§ WHAT IS REQUIRED
For the word "chosen", count the lines of the listing that contain it and give only the count.

=== Begin Enclosure ===

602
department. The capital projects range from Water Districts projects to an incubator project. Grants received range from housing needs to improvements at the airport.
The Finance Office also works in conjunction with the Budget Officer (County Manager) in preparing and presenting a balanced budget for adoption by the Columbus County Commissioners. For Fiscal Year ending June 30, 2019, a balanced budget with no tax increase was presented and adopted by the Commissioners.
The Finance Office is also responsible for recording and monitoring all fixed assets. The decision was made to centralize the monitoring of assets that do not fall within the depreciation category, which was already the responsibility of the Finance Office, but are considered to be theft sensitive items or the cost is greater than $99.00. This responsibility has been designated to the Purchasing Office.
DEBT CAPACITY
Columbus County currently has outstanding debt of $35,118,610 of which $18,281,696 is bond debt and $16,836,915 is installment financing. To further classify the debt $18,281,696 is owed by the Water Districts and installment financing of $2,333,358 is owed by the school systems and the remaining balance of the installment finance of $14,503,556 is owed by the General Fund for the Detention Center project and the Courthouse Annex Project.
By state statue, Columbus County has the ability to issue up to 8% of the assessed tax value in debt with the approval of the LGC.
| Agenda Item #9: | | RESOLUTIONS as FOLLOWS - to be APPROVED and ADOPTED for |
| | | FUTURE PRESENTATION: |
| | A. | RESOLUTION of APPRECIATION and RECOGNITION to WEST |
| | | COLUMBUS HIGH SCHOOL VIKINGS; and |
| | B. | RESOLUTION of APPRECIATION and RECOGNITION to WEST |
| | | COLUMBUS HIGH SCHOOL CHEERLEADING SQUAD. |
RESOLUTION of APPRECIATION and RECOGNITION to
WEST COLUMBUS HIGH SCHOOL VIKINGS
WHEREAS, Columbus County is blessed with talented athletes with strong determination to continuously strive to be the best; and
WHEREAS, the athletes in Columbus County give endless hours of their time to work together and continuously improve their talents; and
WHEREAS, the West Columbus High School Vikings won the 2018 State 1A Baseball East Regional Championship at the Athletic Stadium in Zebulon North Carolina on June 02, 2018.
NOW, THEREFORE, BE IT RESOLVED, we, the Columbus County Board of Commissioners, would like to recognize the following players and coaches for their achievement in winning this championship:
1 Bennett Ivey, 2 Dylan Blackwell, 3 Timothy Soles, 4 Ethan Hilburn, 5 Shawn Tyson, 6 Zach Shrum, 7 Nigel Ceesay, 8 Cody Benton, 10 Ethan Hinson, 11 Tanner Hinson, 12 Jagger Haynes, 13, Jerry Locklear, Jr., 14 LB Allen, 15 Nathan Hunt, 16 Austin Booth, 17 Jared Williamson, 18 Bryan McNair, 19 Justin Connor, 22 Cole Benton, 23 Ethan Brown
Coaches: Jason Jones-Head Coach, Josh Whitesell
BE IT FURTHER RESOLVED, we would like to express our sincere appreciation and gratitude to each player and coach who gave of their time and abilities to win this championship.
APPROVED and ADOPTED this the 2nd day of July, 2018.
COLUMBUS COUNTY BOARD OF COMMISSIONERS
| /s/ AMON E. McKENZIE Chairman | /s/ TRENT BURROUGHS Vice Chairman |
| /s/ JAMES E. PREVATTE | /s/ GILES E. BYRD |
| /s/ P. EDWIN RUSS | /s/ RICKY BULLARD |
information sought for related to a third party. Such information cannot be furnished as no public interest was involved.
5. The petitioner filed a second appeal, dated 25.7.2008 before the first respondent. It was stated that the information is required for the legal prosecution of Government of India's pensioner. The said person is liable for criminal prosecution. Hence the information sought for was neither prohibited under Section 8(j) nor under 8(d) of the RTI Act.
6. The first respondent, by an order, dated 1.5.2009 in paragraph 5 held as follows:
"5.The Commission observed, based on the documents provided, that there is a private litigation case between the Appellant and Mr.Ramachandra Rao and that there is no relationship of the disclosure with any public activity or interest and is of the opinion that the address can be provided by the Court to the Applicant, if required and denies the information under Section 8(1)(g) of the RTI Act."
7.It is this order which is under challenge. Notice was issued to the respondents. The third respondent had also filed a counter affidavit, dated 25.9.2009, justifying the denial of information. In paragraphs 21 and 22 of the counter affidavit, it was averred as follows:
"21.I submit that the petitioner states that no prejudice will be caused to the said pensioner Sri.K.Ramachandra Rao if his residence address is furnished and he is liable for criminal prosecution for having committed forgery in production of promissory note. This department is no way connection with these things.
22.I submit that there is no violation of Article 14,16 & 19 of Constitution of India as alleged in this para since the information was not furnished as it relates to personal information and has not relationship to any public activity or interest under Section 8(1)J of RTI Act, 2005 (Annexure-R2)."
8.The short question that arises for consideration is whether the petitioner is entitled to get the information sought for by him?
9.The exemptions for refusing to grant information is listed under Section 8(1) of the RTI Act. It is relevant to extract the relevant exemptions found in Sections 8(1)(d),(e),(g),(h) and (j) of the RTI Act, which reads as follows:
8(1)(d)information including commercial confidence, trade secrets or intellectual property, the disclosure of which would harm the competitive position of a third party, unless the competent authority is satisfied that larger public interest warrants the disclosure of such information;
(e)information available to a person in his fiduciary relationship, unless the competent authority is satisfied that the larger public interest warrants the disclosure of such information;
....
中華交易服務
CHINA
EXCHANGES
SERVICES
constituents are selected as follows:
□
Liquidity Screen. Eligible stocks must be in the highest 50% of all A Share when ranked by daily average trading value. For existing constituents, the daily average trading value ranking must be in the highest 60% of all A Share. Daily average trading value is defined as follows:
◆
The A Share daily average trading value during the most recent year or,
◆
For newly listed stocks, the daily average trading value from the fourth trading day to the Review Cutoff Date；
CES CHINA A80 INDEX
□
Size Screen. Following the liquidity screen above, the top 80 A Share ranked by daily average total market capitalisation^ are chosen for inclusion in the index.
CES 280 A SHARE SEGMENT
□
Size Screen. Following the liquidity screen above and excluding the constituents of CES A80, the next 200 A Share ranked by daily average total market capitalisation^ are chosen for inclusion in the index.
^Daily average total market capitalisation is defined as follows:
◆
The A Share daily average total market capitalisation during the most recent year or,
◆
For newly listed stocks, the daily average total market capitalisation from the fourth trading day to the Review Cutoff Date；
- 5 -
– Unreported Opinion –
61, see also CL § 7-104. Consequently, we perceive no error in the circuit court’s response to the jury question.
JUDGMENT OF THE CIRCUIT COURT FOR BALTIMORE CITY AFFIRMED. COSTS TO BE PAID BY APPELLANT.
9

=== End Enclosure ===

§ COMPLETED EXERCISE
2